It’s been a rough year for fixed income markets. The mention in June of the U.S. Federal Reserve slowing their bond purchases in the marketplace caused bond prices to fall this summer. Headlines such as “Bond bull is dead” started appearing in the financial media. But is the bond market dead? Let’s turn to the charts and see what they have to say.
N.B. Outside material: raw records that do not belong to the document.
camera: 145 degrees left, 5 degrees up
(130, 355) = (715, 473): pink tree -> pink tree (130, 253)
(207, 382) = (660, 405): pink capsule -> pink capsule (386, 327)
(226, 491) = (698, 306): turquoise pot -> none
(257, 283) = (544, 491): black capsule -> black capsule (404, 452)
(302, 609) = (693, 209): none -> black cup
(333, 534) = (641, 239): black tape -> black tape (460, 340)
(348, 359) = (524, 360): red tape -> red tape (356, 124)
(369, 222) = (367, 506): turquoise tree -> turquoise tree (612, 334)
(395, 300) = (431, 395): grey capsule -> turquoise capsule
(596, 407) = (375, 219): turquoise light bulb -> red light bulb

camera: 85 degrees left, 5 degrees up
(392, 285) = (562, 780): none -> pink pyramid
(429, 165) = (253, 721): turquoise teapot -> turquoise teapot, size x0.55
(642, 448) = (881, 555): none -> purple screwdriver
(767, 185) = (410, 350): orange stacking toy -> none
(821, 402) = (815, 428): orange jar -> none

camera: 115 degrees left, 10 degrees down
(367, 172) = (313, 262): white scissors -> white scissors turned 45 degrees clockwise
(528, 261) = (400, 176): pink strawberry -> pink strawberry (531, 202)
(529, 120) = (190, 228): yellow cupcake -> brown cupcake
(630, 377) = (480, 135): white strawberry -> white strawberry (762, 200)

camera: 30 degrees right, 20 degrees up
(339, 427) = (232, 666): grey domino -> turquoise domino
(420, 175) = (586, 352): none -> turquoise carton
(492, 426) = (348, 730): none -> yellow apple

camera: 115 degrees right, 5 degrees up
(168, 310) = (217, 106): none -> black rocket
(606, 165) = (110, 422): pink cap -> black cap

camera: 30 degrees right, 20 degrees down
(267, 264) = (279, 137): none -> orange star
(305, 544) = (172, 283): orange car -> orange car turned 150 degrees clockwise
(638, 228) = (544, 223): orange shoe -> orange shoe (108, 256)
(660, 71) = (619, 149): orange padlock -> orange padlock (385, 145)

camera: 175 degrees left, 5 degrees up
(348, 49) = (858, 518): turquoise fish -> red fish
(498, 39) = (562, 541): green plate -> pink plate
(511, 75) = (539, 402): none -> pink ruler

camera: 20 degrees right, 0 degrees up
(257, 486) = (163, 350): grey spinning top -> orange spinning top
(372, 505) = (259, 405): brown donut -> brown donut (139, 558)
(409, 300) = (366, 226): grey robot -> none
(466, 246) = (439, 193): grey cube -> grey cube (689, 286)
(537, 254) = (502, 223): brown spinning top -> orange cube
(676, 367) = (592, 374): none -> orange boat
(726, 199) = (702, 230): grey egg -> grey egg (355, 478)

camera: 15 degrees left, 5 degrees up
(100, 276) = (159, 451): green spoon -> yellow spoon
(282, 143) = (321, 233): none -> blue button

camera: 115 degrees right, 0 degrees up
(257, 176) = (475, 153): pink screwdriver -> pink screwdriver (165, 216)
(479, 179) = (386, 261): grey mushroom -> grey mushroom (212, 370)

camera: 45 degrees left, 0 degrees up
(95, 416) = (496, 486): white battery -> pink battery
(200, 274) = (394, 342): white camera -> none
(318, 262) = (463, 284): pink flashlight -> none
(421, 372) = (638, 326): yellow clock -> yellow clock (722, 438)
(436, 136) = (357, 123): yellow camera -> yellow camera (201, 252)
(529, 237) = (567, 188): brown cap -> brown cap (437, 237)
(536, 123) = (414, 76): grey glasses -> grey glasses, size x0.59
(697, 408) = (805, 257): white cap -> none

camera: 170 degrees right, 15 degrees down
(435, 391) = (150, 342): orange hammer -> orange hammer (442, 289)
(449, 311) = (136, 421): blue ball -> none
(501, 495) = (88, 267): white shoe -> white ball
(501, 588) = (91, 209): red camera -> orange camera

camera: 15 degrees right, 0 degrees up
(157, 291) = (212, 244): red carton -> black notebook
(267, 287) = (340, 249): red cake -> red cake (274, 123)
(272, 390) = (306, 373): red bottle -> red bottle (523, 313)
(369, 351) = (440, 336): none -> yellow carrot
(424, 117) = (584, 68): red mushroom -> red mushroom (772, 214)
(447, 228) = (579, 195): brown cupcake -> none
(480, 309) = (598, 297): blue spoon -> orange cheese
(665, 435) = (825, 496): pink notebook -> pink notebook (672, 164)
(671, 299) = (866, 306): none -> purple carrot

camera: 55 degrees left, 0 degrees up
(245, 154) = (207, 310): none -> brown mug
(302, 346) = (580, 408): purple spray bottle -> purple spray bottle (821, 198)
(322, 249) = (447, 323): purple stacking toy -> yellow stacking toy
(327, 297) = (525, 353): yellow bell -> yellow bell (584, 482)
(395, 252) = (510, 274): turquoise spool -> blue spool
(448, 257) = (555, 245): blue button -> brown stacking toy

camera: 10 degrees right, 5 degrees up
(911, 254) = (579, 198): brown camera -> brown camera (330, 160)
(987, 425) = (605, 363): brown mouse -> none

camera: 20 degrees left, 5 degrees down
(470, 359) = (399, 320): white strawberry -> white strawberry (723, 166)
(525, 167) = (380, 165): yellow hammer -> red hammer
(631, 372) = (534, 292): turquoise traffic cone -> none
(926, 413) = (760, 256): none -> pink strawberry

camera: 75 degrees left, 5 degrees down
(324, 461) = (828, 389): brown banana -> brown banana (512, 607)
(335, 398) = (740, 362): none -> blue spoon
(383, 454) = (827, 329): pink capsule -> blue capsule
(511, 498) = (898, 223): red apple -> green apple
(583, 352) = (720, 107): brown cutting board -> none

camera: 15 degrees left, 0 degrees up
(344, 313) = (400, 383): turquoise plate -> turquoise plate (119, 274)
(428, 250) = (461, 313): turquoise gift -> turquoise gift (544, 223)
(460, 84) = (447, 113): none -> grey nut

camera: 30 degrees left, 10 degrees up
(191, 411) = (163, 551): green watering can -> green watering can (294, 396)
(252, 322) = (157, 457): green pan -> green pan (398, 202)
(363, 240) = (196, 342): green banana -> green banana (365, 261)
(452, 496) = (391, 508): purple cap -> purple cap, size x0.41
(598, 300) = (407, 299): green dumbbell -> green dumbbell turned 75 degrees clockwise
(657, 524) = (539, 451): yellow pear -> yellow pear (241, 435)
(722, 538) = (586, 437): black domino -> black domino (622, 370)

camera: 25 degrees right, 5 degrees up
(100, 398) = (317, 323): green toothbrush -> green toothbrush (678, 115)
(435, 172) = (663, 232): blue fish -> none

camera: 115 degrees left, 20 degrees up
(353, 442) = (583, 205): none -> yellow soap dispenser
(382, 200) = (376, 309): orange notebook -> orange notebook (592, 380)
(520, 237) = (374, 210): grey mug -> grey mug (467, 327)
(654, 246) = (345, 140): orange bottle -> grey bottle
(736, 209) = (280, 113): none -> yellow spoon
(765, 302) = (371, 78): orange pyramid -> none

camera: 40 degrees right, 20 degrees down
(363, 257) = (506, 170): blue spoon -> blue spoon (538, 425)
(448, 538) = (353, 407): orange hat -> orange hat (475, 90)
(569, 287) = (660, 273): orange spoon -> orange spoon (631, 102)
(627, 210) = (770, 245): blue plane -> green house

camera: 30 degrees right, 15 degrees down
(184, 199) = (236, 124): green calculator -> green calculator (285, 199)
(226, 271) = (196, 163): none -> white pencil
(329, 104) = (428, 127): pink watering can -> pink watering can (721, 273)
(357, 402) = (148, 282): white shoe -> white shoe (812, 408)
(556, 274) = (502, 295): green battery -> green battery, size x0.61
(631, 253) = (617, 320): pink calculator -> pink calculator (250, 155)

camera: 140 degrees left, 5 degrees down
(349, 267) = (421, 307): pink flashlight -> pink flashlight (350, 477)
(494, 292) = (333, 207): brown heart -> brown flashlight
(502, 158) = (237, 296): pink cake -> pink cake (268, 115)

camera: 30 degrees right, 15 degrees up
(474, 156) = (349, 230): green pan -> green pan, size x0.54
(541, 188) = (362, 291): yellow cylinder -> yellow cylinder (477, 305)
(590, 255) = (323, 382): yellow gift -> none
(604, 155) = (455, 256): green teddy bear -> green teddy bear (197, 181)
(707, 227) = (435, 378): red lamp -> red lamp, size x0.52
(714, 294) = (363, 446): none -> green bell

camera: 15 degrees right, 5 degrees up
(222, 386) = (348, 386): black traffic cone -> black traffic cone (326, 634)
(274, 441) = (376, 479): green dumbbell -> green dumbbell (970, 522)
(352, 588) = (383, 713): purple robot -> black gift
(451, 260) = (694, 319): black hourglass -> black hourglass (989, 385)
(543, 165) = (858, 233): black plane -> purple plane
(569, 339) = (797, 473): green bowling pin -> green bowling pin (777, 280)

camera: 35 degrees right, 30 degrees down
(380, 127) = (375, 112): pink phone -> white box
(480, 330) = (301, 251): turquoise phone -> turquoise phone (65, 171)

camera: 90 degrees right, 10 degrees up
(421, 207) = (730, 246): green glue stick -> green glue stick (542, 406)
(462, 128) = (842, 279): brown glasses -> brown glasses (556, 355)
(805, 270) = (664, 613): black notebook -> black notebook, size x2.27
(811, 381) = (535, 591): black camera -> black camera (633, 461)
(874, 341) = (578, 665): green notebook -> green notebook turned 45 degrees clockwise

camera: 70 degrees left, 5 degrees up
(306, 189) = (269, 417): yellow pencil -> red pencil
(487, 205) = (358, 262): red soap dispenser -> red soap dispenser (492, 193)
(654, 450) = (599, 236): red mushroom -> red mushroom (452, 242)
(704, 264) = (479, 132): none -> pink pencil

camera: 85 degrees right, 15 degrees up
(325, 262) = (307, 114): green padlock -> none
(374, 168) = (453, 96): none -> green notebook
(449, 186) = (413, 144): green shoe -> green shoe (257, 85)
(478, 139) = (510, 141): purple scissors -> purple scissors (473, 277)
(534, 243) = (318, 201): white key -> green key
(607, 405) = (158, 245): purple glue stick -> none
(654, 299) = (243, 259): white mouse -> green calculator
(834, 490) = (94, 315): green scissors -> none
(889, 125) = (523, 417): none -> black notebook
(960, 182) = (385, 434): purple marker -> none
As you will see on the above 20 year chart, the long US bond is now about to test its 20-year bullish trendline. Because the trendline has not yet been broken, it is premature to suggest that the long term bull market for bonds is over. If the trendline breaks, that changes the picture. But that’s not the case right now. As journalist Ralph Carpenter originally said back in 1976 –“It ain’t over ‘til the fat lady sings”. He was referring to a sports tournament when he uttered those words, but we can carry that phrase over to the markets.
Below, you will see a sentiment study provided by www.sentimentrader.com. The indicator at the bottom of the chart is a compilation developed by Sentimentrader showing us the sentiment of options and futures traders, mutual fund investors, newsletter writers and brokerage firm outlooks on the bond market. As with all sentiment indicators, an extreme in bearishness (or bullishness) can be a contrarian indicator. Look to trade in the opposite direction (also known as “fading” their opinion) upon sentiment signals. Right now, sentiment is pretty low for bonds. Extreme bearish sentiment can indicate an oversold situation ready to move up again.
As you will see our chart, a sentiment reading below 0.4 of this study has accurately predicted shorter termed bullish movements on the bond market. We’re there again. Combined with technical trendline support, I wonder if the bond-bears may be in for a surprise in the coming weeks or months. As Mr. Carpenter coined, “It ain’t over ‘til the fat lady sings”.